Corruption Scandal Winds Up
A year-long parliamentary probe of high-level corruption exonerated Polish Prime Minister Leszek Miller and other officials in his left-wing administration on Monday of involvement in a bribery scandal.
A parliamentary committee voted to approve a report that said Poland's top film producer had solicited a bribe from a newspaper in return for favourable legislation, but that he had been acting on his own -- not on behalf of top officials.
The committee investigated accusations Lew Rywin, co-producer of Steven Spielberg's "Schindler's List", had sought $17.5 million from Gazeta Wyborcza on behalf of government officials, in return for legal changes that would have allowed the paper to buy a television station.

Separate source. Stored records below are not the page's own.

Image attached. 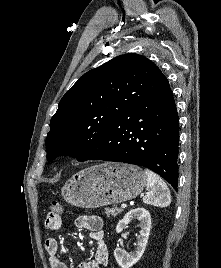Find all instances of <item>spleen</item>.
<instances>
[{
  "mask_svg": "<svg viewBox=\"0 0 221 268\" xmlns=\"http://www.w3.org/2000/svg\"><path fill=\"white\" fill-rule=\"evenodd\" d=\"M144 173L147 179V193L143 197V202L157 207L169 206L171 196L166 183L149 169H145Z\"/></svg>",
  "mask_w": 221,
  "mask_h": 268,
  "instance_id": "3e777b00",
  "label": "spleen"
}]
</instances>
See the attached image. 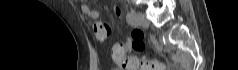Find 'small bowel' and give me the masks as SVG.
I'll list each match as a JSON object with an SVG mask.
<instances>
[{
	"label": "small bowel",
	"instance_id": "small-bowel-1",
	"mask_svg": "<svg viewBox=\"0 0 238 70\" xmlns=\"http://www.w3.org/2000/svg\"><path fill=\"white\" fill-rule=\"evenodd\" d=\"M80 3H81V10L85 15H87L88 17H90L92 19H97L99 17L98 11L91 8L86 3L85 0H80ZM114 12H115L116 15L121 14V10L118 7H116L114 9ZM93 30H94V34H95L96 39L99 40V41H104L108 37V35L110 34V27L106 23H103V22L95 23L94 26H93ZM125 44H126V47L124 48L125 52L130 51L132 48H130L129 42H127Z\"/></svg>",
	"mask_w": 238,
	"mask_h": 70
}]
</instances>
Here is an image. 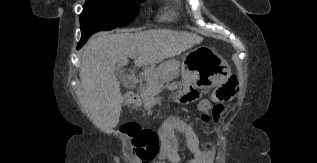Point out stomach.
Returning <instances> with one entry per match:
<instances>
[{
	"instance_id": "1",
	"label": "stomach",
	"mask_w": 317,
	"mask_h": 163,
	"mask_svg": "<svg viewBox=\"0 0 317 163\" xmlns=\"http://www.w3.org/2000/svg\"><path fill=\"white\" fill-rule=\"evenodd\" d=\"M205 59L194 67L182 64V79L185 83H199L210 89L223 83L230 75L228 63L213 49L206 48Z\"/></svg>"
}]
</instances>
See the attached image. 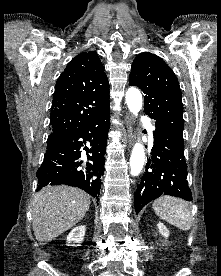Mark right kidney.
<instances>
[{
	"label": "right kidney",
	"mask_w": 221,
	"mask_h": 276,
	"mask_svg": "<svg viewBox=\"0 0 221 276\" xmlns=\"http://www.w3.org/2000/svg\"><path fill=\"white\" fill-rule=\"evenodd\" d=\"M86 227L84 225L75 227L72 231L67 235V245H75L80 244L84 240Z\"/></svg>",
	"instance_id": "ca27d5eb"
}]
</instances>
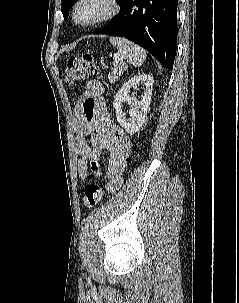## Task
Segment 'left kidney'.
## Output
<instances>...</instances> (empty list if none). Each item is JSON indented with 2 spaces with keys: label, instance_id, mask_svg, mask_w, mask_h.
Returning a JSON list of instances; mask_svg holds the SVG:
<instances>
[{
  "label": "left kidney",
  "instance_id": "left-kidney-1",
  "mask_svg": "<svg viewBox=\"0 0 239 303\" xmlns=\"http://www.w3.org/2000/svg\"><path fill=\"white\" fill-rule=\"evenodd\" d=\"M153 83V77L148 74L132 77L120 88L115 96L113 106L116 110L117 121L130 135L137 133L145 123L146 115L151 103ZM140 84L145 86L142 99L137 100L135 97H130L128 94L130 88ZM123 102H127L131 107L129 110V120L125 118V114L123 113Z\"/></svg>",
  "mask_w": 239,
  "mask_h": 303
}]
</instances>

But the committee's report said Rywin acted alone, rather than on behalf of "a group holding power" as Gazeta's editor-in-chief Adam Michnik had said.
Rywin has denied any wrongdoing.
Opposition members of the committee accused Miller's allies of using their majority on the panel to push through a version of the report that let the prime minister and others off the hook.
"This investigative committee ends its work in disgrace," said committee member Jan Rokita.
Rokita and some other members of the panel believe Rywin was sent to ask for the bribe in 2002 by a group that could have involved the then public television chief and Miller's chief political aide, possibly with the prime minister's knowledge.
In a sign of protest against the verdict, committee chairman Tomasz Nalecz said he would not present the panel's report to the whole parliament at a forthcoming session this month.
The scandal, the biggest corruption affair since the 1989 fall of communism, has contributed a dramatic fall in popularity ratings of Miller's social democratic party, which forced the prime minister to announce his resignation.
PM'S RESIGNATION
Miller, who has denied any wrongdoing, has announced he will quit on May 2, a day after Poland joins the European Union.
Former finance minister Marek Belka, prime ministerial candidate, continued meetings with politicians on Monday to try to secure a majority in parliament for a new government.
The bribery scandal erupted in December 2002, when Michnik published a transcript of a secretly recorded conversation, in which Rywin is heard saying he is acting on behalf of "a group holding power".
The film producer has said he was drunk when Michnik recorded their conversation.
Rywin, who also co-produced Roman Polanski's "The Pianist", is separately on trial for soliciting a bribe, and a conviction could put him in jail for for up to three years.
According to the transcript of the taped conversation, Rywin promised changes to a bill that would have barred Gazeta's publisher Agora (AGOD.WA: Quote, Profile, Research) from buying national TV interests.
The government has since dropped the proposed legislation.